**Data to use:**
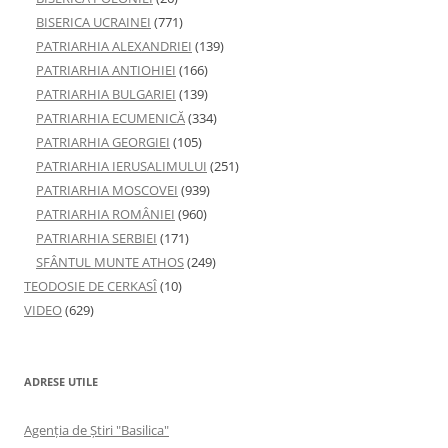
BISERICA UCRAINEI
(771)
PATRIARHIA ALEXANDRIEI
(139)
PATRIARHIA ANTIOHIEI
(166)
PATRIARHIA BULGARIEI
(139)
PATRIARHIA ECUMENICĂ
(334)
PATRIARHIA GEORGIEI
(105)
PATRIARHIA IERUSALIMULUI
(251)
PATRIARHIA MOSCOVEI
(939)
PATRIARHIA ROMÂNIEI
(960)
PATRIARHIA SERBIEI
(171)
SFÂNTUL MUNTE ATHOS
(249)
TEODOSIE DE CERKASÎ
(10)
VIDEO
(629)
ADRESE UTILE
Agenţia de Ştiri "Basilica"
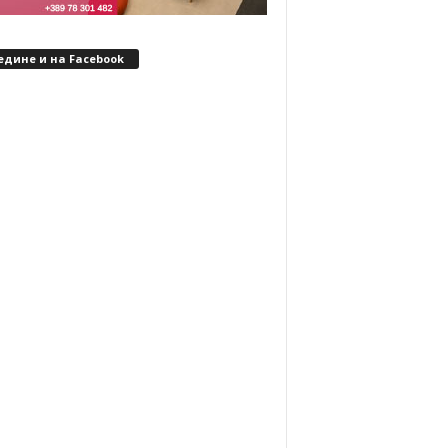
едине и на Facebook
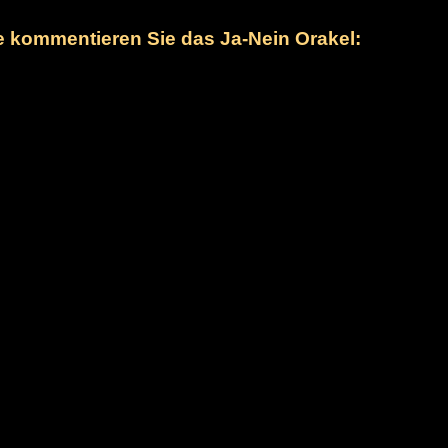
te kommentieren Sie das Ja-Nein Orakel:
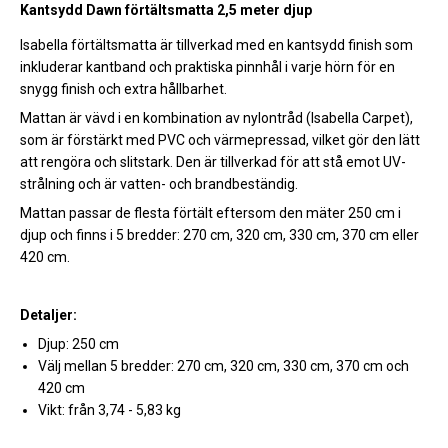
Kantsydd Dawn förtältsmatta 2,5 meter djup
Isabella förtältsmatta är tillverkad med en kantsydd finish som
inkluderar kantband och praktiska pinnhål i varje hörn för en
snygg finish och extra hållbarhet.
Mattan är vävd i en kombination av nylontråd (Isabella Carpet),
som är förstärkt med PVC och värmepressad, vilket gör den lätt
att rengöra och slitstark. Den är tillverkad för att stå emot UV-
strålning och är vatten- och brandbeständig.
Mattan passar de flesta förtält eftersom den mäter 250 cm i
djup och finns i 5 bredder: 270 cm, 320 cm, 330 cm, 370 cm eller
420 cm.
Detaljer:
Djup: 250 cm
Välj mellan 5 bredder: 270 cm, 320 cm, 330 cm, 370 cm och
420 cm
Vikt: från 3,74 - 5,83 kg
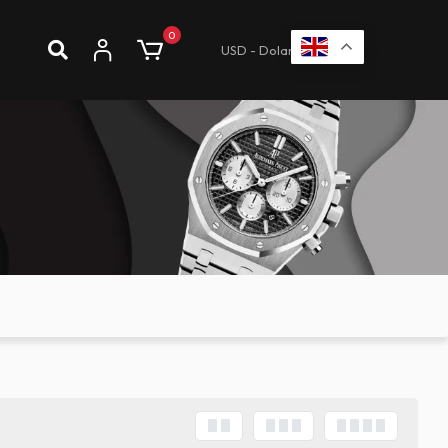
0
USD - Dolar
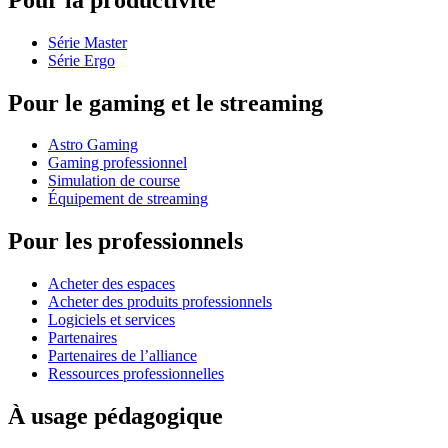
Série Master
Série Ergo
Pour le gaming et le streaming
Astro Gaming
Gaming professionnel
Simulation de course
Équipement de streaming
Pour les professionnels
Acheter des espaces
Acheter des produits professionnels
Logiciels et services
Partenaires
Partenaires de l’alliance
Ressources professionnelles
À usage pédagogique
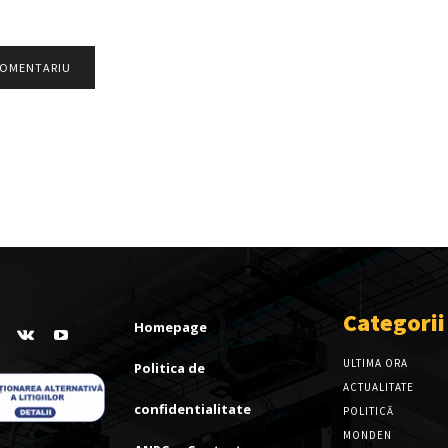
Categorii
Homepage
ULTIMA ORA
Politica de
ACTUALITATE
confidentialitate
POLITICĂ
MONDEN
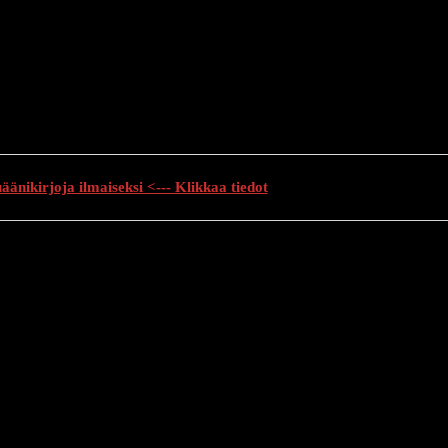
änikirjoja ilmaiseksi <--- Klikkaa tiedot
auhutarinat
Creepypasta
Kauhuelokuvat
Muu kauhu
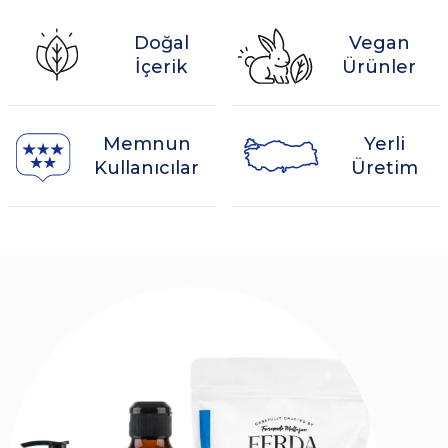
Doğal
Vegan
İçerik
Ürünler
Memnun
Yerli
Kullanıcılar
Üretim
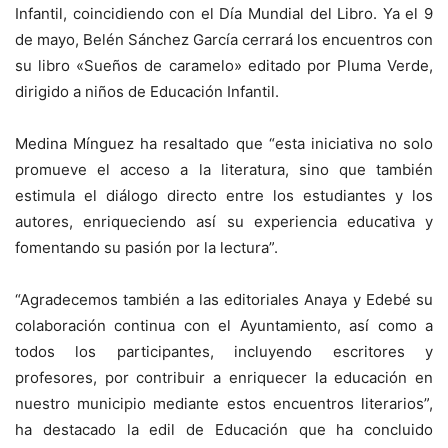
Infantil, coincidiendo con el Día Mundial del Libro. Ya el 9
de mayo, Belén Sánchez García cerrará los encuentros con
su libro «Sueños de caramelo» editado por Pluma Verde,
dirigido a niños de Educación Infantil.
Medina Mínguez ha resaltado que “esta iniciativa no solo
promueve el acceso a la literatura, sino que también
estimula el diálogo directo entre los estudiantes y los
autores, enriqueciendo así su experiencia educativa y
fomentando su pasión por la lectura”.
“Agradecemos también a las editoriales Anaya y Edebé su
colaboración continua con el Ayuntamiento, así como a
todos los participantes, incluyendo escritores y
profesores, por contribuir a enriquecer la educación en
nuestro municipio mediante estos encuentros literarios”,
ha destacado la edil de Educación que ha concluido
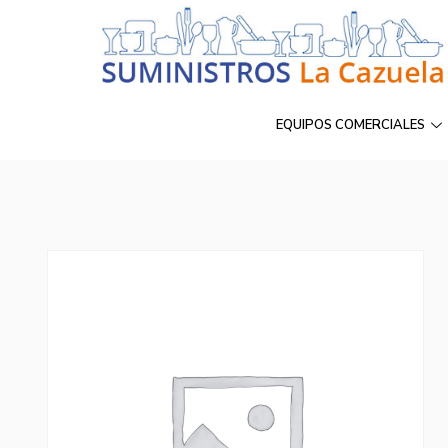
EQUIPOS COMERCIALES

**The task:** Exact lines only, please. Repeat everything from the top of the records through the line containing "Kantsydd Dawn förtältsmatta 2,5 meter djup", both ends in and pictures out.

**Answer to the exercise:**
BISERICA UCRAINEI
(771)
PATRIARHIA ALEXANDRIEI
(139)
PATRIARHIA ANTIOHIEI
(166)
PATRIARHIA BULGARIEI
(139)
PATRIARHIA ECUMENICĂ
(334)
PATRIARHIA GEORGIEI
(105)
PATRIARHIA IERUSALIMULUI
(251)
PATRIARHIA MOSCOVEI
(939)
PATRIARHIA ROMÂNIEI
(960)
PATRIARHIA SERBIEI
(171)
SFÂNTUL MUNTE ATHOS
(249)
TEODOSIE DE CERKASÎ
(10)
VIDEO
(629)
ADRESE UTILE
Agenţia de Ştiri "Basilica"
едине и на Facebook
te kommentieren Sie das Ja-Nein Orakel:
Kantsydd Dawn förtältsmatta 2,5 meter djup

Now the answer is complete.